Friday, November 28, 2008

FIRST ANCESTOR TO SETTLE IN OHIO - Our first ancestor to settle in Ohio was Abraham Smith and his wife Mary Ann (maiden name Foster/Deming). He was the father of my great-great grandfather William Reuben Smith and was the grandfather of my great-grandmother Flora Vanetta Smith. He was born on June 30, 1777 in Manchester, Vermont. He moved to what is now Morgan County. Ohio in the area above Marietta with three or four of his brothers before 1822 when his son William Reuben Smith was born (i.e. probably in 1820).

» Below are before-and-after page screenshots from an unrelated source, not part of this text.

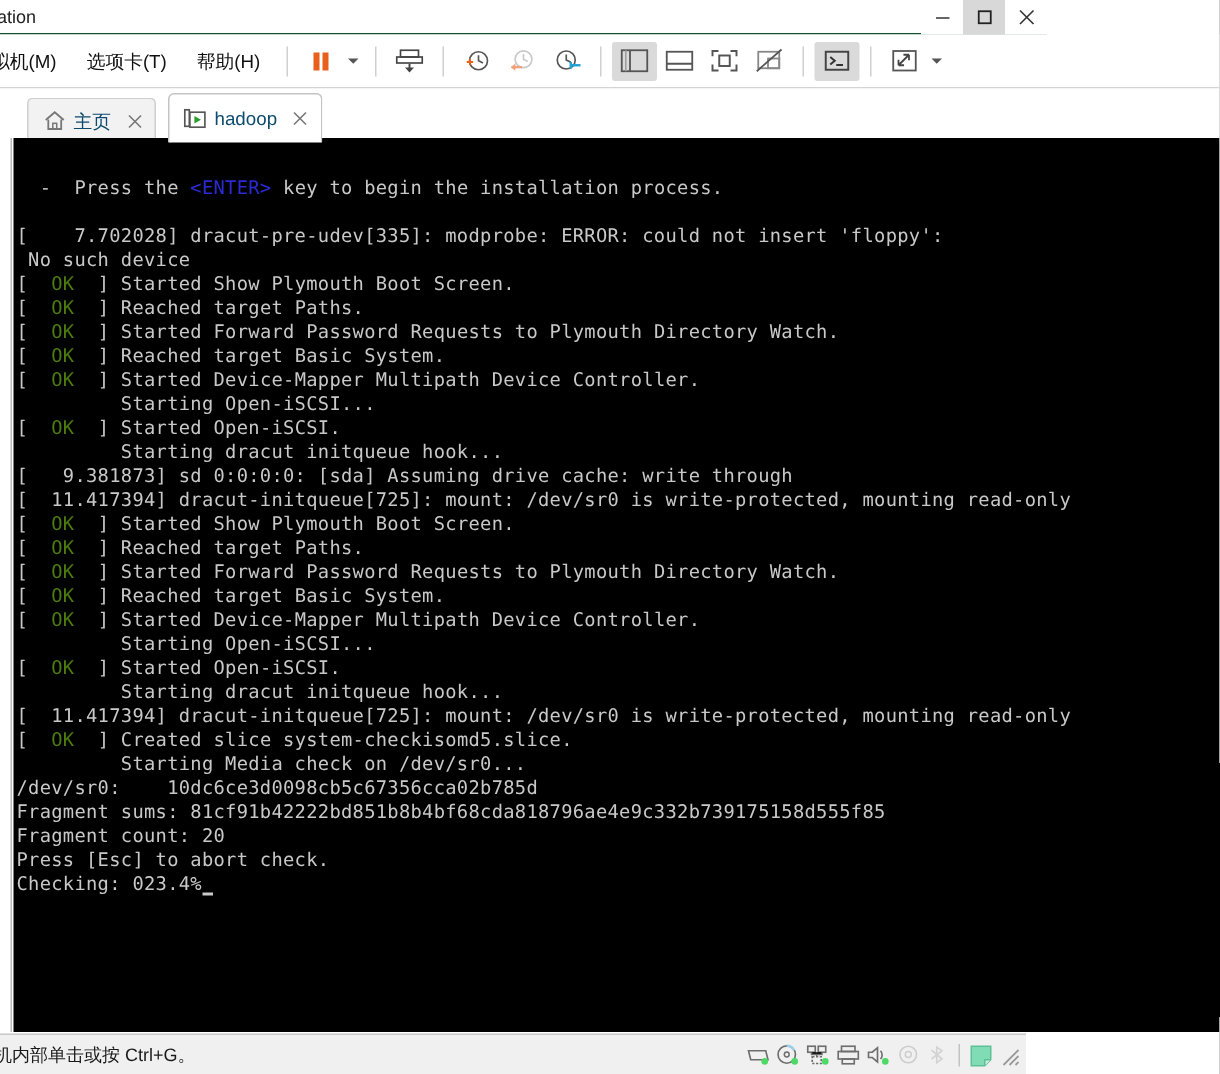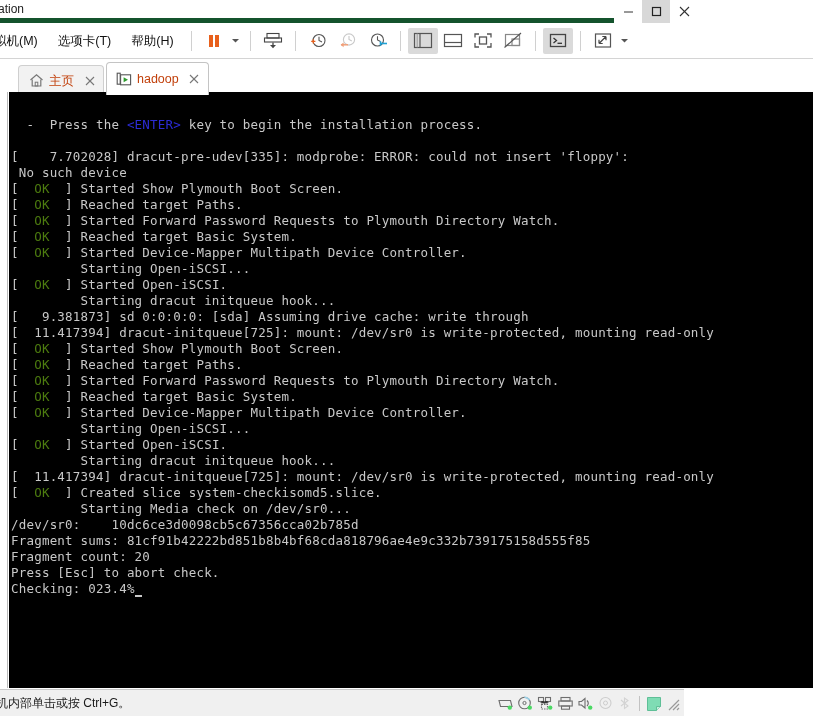--- a/index.html
+++ b/index.html
@@ -24,7 +24,7 @@
     left: 0; top: 0;
     width: 698px; height: 23px;
     background: #ffffff;
-    border-bottom: 5px solid #14532d;
+    border-bottom: 1px solid #14532d;
     display: flex;
     align-items: center;
   }

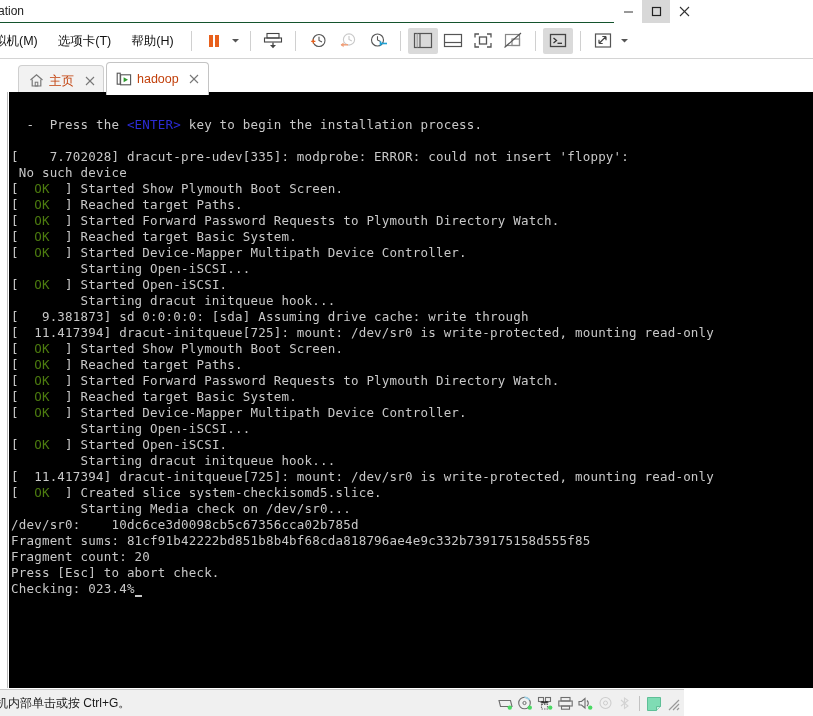--- a/index.html
+++ b/index.html
@@ -110,13 +110,13 @@
     align-items: center;
     padding: 0 7px 0 9px;
     font-size: 12.5px;
-    color: #c2410c;
+    color: #0c4a6e;
     flex: none;
     border: 1px solid #cfcfcf;
     border-bottom: none;
     border-radius: 4px 4px 0 0;
     background: #f2f2f2;
-    margin-right: 2px;
+    margin-right: 8px;
     position: relative;
     white-space: nowrap;
   }

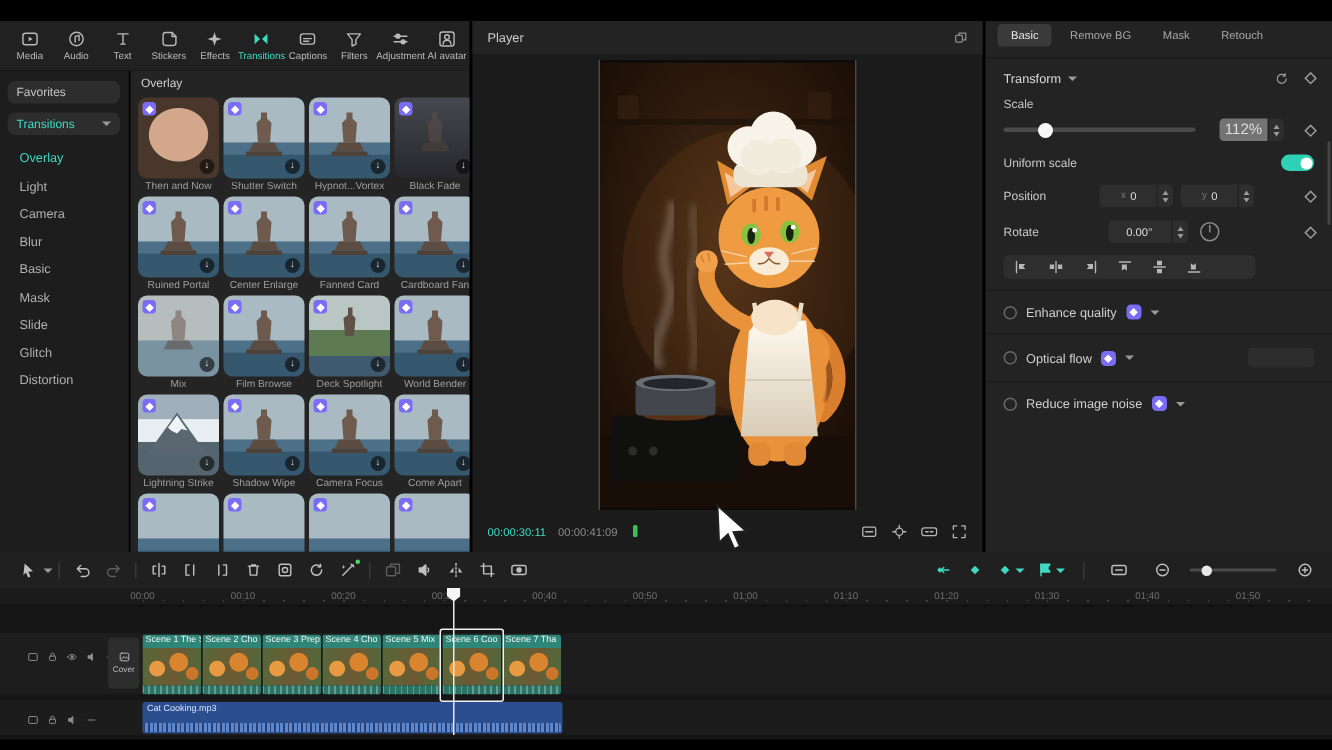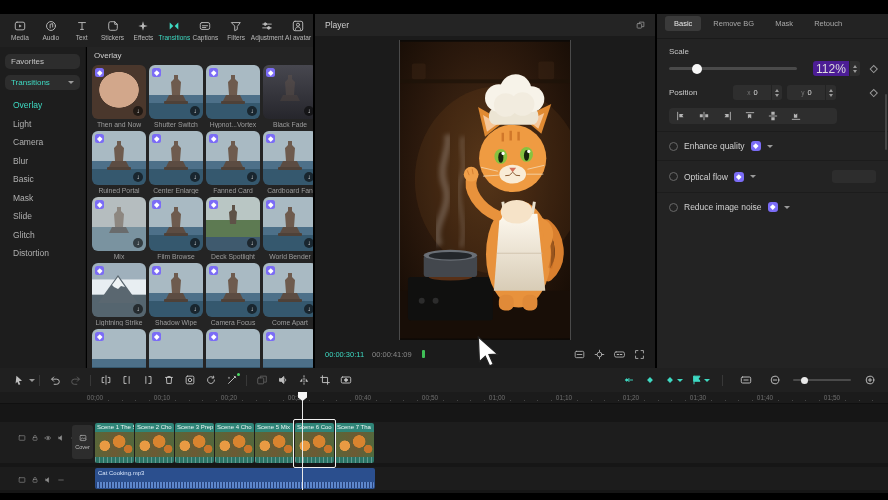--- a/index.html
+++ b/index.html
@@ -637,6 +637,16 @@
       <span class="r-subtab">Retouch</span>
     </div>
 
+    <div class="sec-head">
+      <span>Transform</span>
+      <span class="caret"></span>
+      <span class="icon-btns">
+        <svg viewBox="0 0 12 12" class="ic">
+            <path d="M10 6a4 4 0 1 1-1.2-2.8M9 1.5l.2 2-2 .2"></path>
+          </svg>
+        <span class="kf"></span>
+      </span>
+    </div>
 
     <div class="scale-label">Scale</div>
     <div class="scale-row">

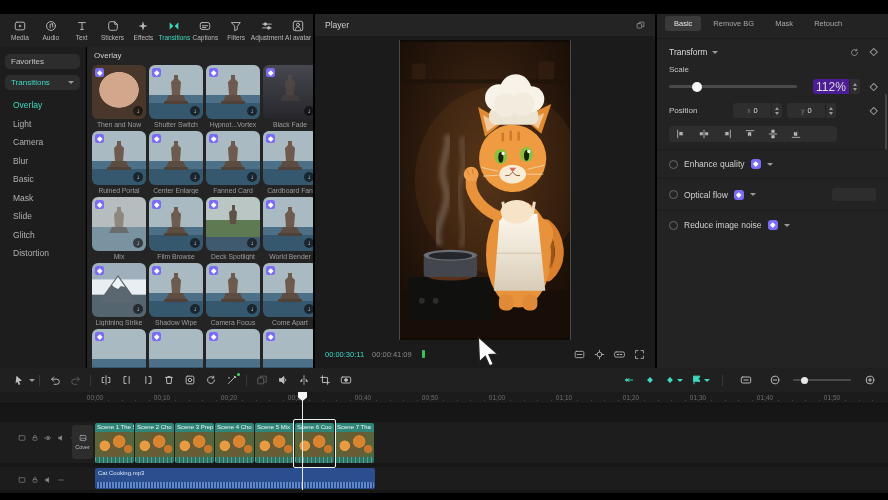--- a/index.html
+++ b/index.html
@@ -79,7 +79,7 @@
   .slider{position:relative;width:128px;height:3px;background:#4a4a4a;border-radius:2px}
   .slider .fill{width:28px;height:3px;background:#ececec;border-radius:2px}
   .slider .knob{position:absolute;left:23px;top:-3.5px;width:10px;height:10px;border-radius:50%;background:#f7f7f7}
-  .valbox{min-width:32px;height:15px;background:#4c1d95;border-radius:3px 0 0 3px;font-size:12px;color:#ddd;
+  .valbox{min-width:32px;height:15px;background:#737373;border-radius:3px 0 0 3px;font-size:10px;color:#ddd;
     display:flex;align-items:center;justify-content:center;padding:0 3px}
   .stepcol{width:10px;height:15px;background:#2e2e2e;border-radius:0 3px 3px 0;margin-left:1px;
     display:flex;flex-direction:column;align-items:center;justify-content:center;gap:2px}

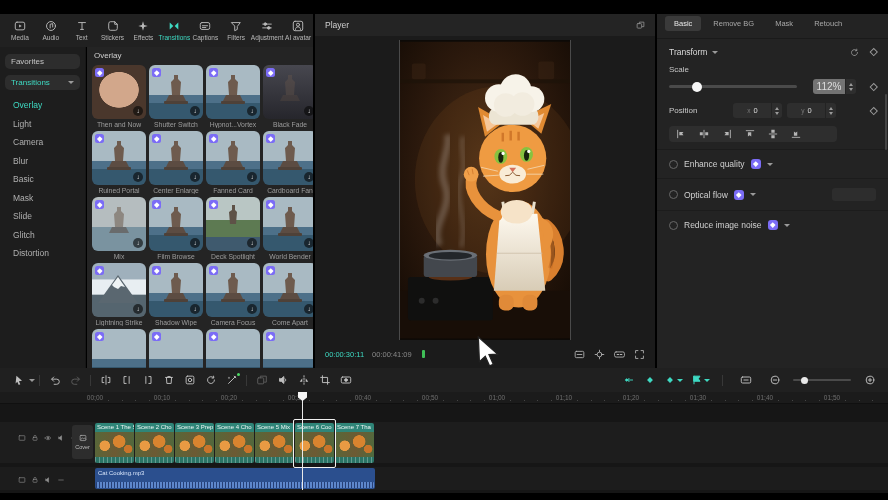--- a/index.html
+++ b/index.html
@@ -661,6 +661,12 @@
       <span class="kf" style="margin-left:auto"></span>
     </div>
 
+    <div class="row">
+      <span>Uniform scale</span>
+      <span class="toggle">
+          <i></i>
+        </span>
+    </div>
 
     <div class="row">
       <span>Position</span>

There is an article about him in the History of Washington County, Ohio which describes him as the leading frontiersman of the area with the nickname Abraham "Wolf" Smith. He built one of the first mills in Ohio on Meigs Creek. Our family bible indicates that he was so strong that he could lift one of the millstones all by himself. He also collected wild herbs and distilled them to make perfume - hence another one of his nicknames by which he was called was Abraham "Essence" Smith. He learned distilling from his father, John Smith was a distiller from Mancester, Vermont. There is a large statue in the town center of Manchester, Vermont of our ancestor John Smith for his role in helping found the Green Mountain Boys and for fighting at the Battle of Bennington in the American Revolutionary War. Any female descendant can join the Daughters of the American Revolution since his record of service has been established by the Ormsby Chapter of the DAR. John Smith died on May 24, 1835 and is buried in the Factory Point cemetery in Manchester, Vermont. He was married to Mary Bull, a Quaker whose parents were Isaac Bull and Rebecca Browning from Rhode Island who settled in Quaker Hill (now Nine Partners), Dutchess County, New York (right below the Vermont border) - where they helped to establish the Quaker meeting house there. One of Isaac Bull's ancestors was Arthur Howland, who came over on the second ship to Plimouth Plantation and who brother, John Howland, came over on the Mayflower. A number of U.S. Presidents share our Howland ancestry, including presidents Franklin D. Roosevelt and George W. Bush.